I’m on the same sheet of music with you with that. I do believe that Mitch can bulk up. This is his second year. My question to Mitch, as opposed to RJ because he’s coming out of college and he hasn’t really had an off-season yet, is “What are you doing in the off-season?” Mitch has to get stronger. Even though he’s freakish athletically, it’s a grown man’s game. So Mitch, for sure.
RJ, yes, that has to be a focal point. He can stand to get a little bit bigger. I think RJ has skinny legs. I don’t like his quads and his glutes. I think that’s where a lot of players neglect. They build their upper body up – triceps, biceps – but to be able to really guard and to guard in the post in the NBA, you’ve really gotta have that lower body really, really strong. And I’m not talking about sumo wrestling type legs. Overall, he can stand to put on about 10 pounds of muscle. Anywhere between 10 to 15 pounds would not hurt RJ because of his height. It’s got to be a focal point.
I work with Dennis Smith Jr. and that’s one thing I love about Dennis. He didn’t mind lifting on his legs – squats, dead lifts, low weights but high reps. People talk about how gifted he is as a jumper but Junior works on that stuff. He can guard people in the post. You don’t see Junior getting bullied in the post.
I’m glad you brought Dennis up. I know you two are close, and I wanted to ask you about how he’s doing after his concussion?

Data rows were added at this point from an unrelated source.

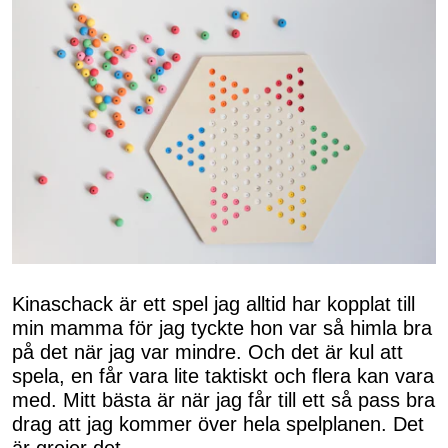
Kinaschack är ett spel jag alltid har kopplat till
min mamma för jag tyckte hon var så himla bra
på det när jag var mindre. Och det är kul att
spela, en får vara lite taktiskt och flera kan vara
med. Mitt bästa är när jag får till ett så pass bra
drag att jag kommer över hela spelplanen. Det
är grejer det.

He’s home. I haven’t talked to him since he’s been home but his dad and I have talked. He’s doing great. I’m gonna actually go down there today and I’ll see him for the first time. Junior’s really focused on getting back, getting healthy, and seeing how he can contribute and be a focal point going forward.
Hopefully with the new regime with Leon Rose, things improve. He being who he was in the sports agent business, he’s a highly competitive guy. He’s low key. I think he has a vision. I don’t know if Junior’s part of that plan but I know this will be a huge off-season for him and I know he’s not going to sit around and allow himself to sink back down to that level. That’s the type of kid he is.